Jesus should have been tried in the Court of Hewn Stones near Herod’s temple. But instead, He was dragged off to Caiaphas’ palace nearby.

Caiaphas’ house was grand enough that a crowd gathered inside and in the courtyard to watch the illegal trial, including Peter, who said he didn’t know Jesus three times before dawn and the crowing of the cock.

Caiaphas wasn’t chosen as the high priest because of his wisdom and righteousness, but because the office could be purchased from the Romans. Annas, his father-in-law, had been the high priest, and so had Caiaphas’ brothers-in-law before him. They were powerful because they were rich.

Caiaphas was a Sadducee. The Sadducees were upper class, worldly Jews. Since Alexander the Great had conquered all of the eastern Mediterranean, the Middle East, and Egypt, Greek culture had spread everywhere. The Sadducees loved Greek culture and adopted Greek philosophy and art. They no longer believed in the resurrection or spiritual things like angels.

A Sadducee’s house in Jerusalem may have looked like this (Greek decor, of course):

Except that Caiaphas’ house was undeniably huge!

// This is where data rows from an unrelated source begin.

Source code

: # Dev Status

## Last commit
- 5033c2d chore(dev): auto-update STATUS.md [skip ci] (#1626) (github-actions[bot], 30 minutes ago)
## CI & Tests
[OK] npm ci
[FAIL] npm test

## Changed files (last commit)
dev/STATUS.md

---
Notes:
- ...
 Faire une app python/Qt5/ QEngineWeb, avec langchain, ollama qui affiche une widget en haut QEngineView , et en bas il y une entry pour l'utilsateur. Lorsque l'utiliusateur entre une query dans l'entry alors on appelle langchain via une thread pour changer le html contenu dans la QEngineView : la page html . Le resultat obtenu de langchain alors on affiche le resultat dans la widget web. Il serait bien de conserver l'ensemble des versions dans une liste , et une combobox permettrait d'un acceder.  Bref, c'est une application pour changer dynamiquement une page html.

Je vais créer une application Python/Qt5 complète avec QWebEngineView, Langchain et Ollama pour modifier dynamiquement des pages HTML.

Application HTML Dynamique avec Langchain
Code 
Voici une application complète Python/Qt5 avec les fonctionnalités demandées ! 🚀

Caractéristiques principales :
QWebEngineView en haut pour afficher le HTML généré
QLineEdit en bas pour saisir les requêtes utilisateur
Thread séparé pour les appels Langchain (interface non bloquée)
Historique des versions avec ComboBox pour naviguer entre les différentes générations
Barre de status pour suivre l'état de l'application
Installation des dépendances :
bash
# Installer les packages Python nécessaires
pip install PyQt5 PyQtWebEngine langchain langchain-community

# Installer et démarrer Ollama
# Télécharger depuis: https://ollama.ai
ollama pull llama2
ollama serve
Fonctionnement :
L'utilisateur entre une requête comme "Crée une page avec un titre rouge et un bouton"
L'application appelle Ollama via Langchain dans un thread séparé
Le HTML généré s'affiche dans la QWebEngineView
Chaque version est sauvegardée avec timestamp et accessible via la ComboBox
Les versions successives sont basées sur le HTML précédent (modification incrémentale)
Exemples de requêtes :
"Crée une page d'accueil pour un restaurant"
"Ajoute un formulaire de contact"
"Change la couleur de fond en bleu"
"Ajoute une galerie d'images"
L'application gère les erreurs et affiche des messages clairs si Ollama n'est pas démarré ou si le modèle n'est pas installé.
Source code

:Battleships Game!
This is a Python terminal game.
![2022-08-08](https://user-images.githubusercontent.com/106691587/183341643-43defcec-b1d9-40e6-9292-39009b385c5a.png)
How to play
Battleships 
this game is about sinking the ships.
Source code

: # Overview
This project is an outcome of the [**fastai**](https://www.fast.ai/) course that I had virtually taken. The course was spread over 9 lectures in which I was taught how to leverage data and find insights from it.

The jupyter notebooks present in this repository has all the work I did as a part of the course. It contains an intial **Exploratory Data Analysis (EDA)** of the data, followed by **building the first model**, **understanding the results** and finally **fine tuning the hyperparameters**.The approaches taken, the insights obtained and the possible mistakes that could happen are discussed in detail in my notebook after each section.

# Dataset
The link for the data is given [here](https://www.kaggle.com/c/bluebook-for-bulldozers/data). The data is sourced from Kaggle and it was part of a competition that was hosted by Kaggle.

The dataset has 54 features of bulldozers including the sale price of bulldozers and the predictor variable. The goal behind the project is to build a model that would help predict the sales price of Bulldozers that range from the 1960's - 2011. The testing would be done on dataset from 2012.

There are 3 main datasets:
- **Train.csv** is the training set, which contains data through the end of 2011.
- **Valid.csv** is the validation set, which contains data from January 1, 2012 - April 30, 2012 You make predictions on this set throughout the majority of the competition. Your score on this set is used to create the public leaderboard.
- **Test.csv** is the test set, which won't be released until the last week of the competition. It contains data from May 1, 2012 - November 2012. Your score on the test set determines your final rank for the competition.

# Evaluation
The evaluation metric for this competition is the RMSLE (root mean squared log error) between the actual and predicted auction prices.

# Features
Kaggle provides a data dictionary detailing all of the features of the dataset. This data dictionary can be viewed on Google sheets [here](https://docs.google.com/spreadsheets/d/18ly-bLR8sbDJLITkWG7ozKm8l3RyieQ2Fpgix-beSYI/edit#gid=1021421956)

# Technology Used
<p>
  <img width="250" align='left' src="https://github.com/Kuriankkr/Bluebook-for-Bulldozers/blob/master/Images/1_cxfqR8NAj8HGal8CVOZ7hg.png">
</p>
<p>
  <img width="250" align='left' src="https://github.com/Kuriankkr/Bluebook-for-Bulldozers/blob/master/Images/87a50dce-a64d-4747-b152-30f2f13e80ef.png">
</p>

In Jerusalem, there are ruins of a house that tourists can visit called “Caiaphas’ house.” Whether it was really his house we can’t know for certain. But there is a room underneath the house that was used for flogging people. A ridge of stone in the low ceiling has holes through which ropes can be passed to tie up the wrists of the accused. And there is a trough etched into the floor to catch the victim’s blood.